A aprovação desse tipo de proposta representaria a reversão do desestímulo que existe no Brasil há anos ao uso do DNA em processos criminais. Até novembro de 2018, apenas 20 laboratórios de todo o país participavam efetivamente da Rede Integrada de Bancos de Perfis Genéticos. E oito unidades da federação ainda eram desprovidas da estrutura necessária para a coleta desse material (Acre, Alagoas, Piauí, Rio Grande do Norte, Roraima, Rondônia, Sergipe e Tocantins).
Mesmo assim, a efetividade da ferramenta já foi comprovada. Com um número ainda pequeno de amostras cadastradas, até novembro de 2018, 635 identificações foram realizadas por meio da rede integrada, e as informações do banco de dados auxiliaram em outras 559 investigações policiais em andamento[5].
Finalmente, é importante registrar que a coleta de material genético encontra-se em perfeita harmonia com o ordenamento jurídico brasileiro, visto ser realizada por procedimento indolor e não invasivo, executado em poucos segundos e sem gerar incômodo físico ou qualquer lesão corporal à pessoa, de forma que não há violação à dignidade da pessoa humana. É realizada de forma passiva e sem ofender o direito de não autoincriminação, à similaridade das normas que autorizam que investigados sejam obrigados a se submeterem, de forma passiva, a procedimentos para produção de provas. Esses são os casos, por exemplo, de obrigar o réu a sujeitar-se ao seu reconhecimento por vítimas, à coleta de impressões digitais ou à produção de uma foto para registros policiais. Todas essas condutas são aceitas pela jurisprudência pátria e podem ser consideradas equivalentes à coleta de material genético feita a partir do “suabe bucal”.

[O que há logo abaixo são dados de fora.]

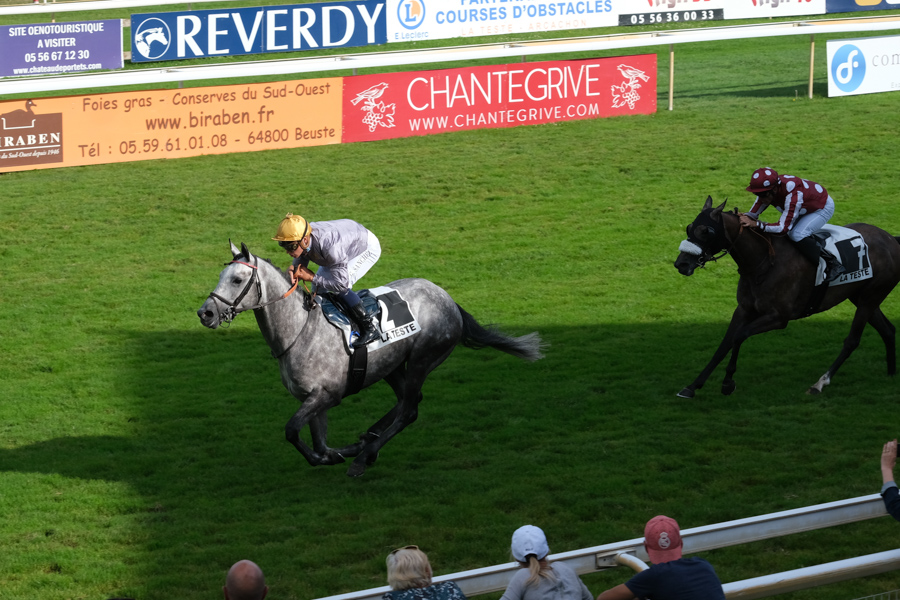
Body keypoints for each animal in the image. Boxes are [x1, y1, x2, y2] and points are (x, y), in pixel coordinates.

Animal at [198, 241, 544, 476]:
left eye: (237, 280)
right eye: (221, 274)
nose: (206, 313)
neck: (299, 330)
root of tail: (448, 299)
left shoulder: (327, 395)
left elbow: (292, 430)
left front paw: (339, 455)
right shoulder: (313, 398)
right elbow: (319, 441)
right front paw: (337, 453)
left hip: (423, 358)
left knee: (409, 410)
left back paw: (366, 455)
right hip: (391, 366)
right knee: (407, 401)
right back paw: (367, 440)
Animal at [676, 197, 900, 400]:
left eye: (707, 231)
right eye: (689, 227)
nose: (681, 264)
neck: (763, 263)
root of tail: (891, 239)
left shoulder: (779, 317)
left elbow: (740, 335)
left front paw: (728, 383)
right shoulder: (743, 310)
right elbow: (724, 344)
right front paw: (692, 386)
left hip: (870, 297)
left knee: (852, 341)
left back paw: (820, 384)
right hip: (861, 297)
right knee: (888, 330)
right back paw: (891, 374)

O legislador, na Lei 12.037/09, ademais, teve o cuidado de garantir o sigilo dos dados inseridos no cadastro genético, permitindo apenas a inserção de regiões não codificantes do DNA. Ou seja: não são armazenados dados que revelem traços somáticos ou comportamentais.
Dessa forma, tendo em vista as inúmeras vantagens que o cadastro e a análise de material genético proporcionam às investigações penais, como a liberação de um inocente, além da legalidade do procedimento, a Associação Nacional dos Peritos Criminais Federais (APCF) defende que a ampliação desses bancos de dados corrobora os propósitos de construção de um ambiente social com menos impunidade e com um trabalho investigativo mais eficiente, além de proporcionar efetividade à Justiça criminal no país.
[1] Conselho Nacional do Ministério Público (CNMP). Estratégia Nacional de Segurança Pública, Meta 2: A impunidade como alvo- Diagnóstico da investigação de homicídios do Brasil. Brasília, 2012. p. 22. Disponível em: http://www.cnmp.mp.br/portal/images/stories/Enasp/relatorio_enasp_FINAL.pdf
[2] A pesquisa supracitada adotou o conceito de reincidência previsto nos artigos 63 e 64, do Código Penal. De acordo com esses dispositivos, entende-se por reincidência o trânsito em julgado, em até cinco anos após o cumprimento ou extinção da pena, de sentença condenatória criminal de agente que comete novo crime, computado o período de prova da suspensão ou do livramento condicional, se não ocorrer revogação.
[3] http://cnj.jus.br/noticias/cnj/79883-um-em-cada-quatro-condenados-reincide-no-crime-aponta-pesquisa
[4] FÓRUM BRASILEIRO DE SEGURANÇA PÚBLICA. Anuário Brasileiro de Segurança Pública (2014 a 2017) – Edição Especial 2018. São Paulo, 2018. Disponível em: http://www.forumseguranca.org.br/atividades/anuario
[5] MINISTÉRIO DA SEGURANÇA PÚBLICA. VIII Relatório da Rede Integrada de Bancos de Perfis Genéticos (RIBPG): dados estatísticos e resultados relativos a até 28 de maio de 2018. Brasília, Junho/2018. Disponível em: https://aspecgo.com.br/wp-content/uploads/2018/09/VIII-RELAT%C3%93RIO-DA-REDE-INTEGRADA-DE-BANCOS-DE-PERFIS-GEN%C3%89TICOS-RIBPG-final.pdf
*Marcos Camargo é presidente da Associação Nacional dos Peritos Criminais Federais (APCF).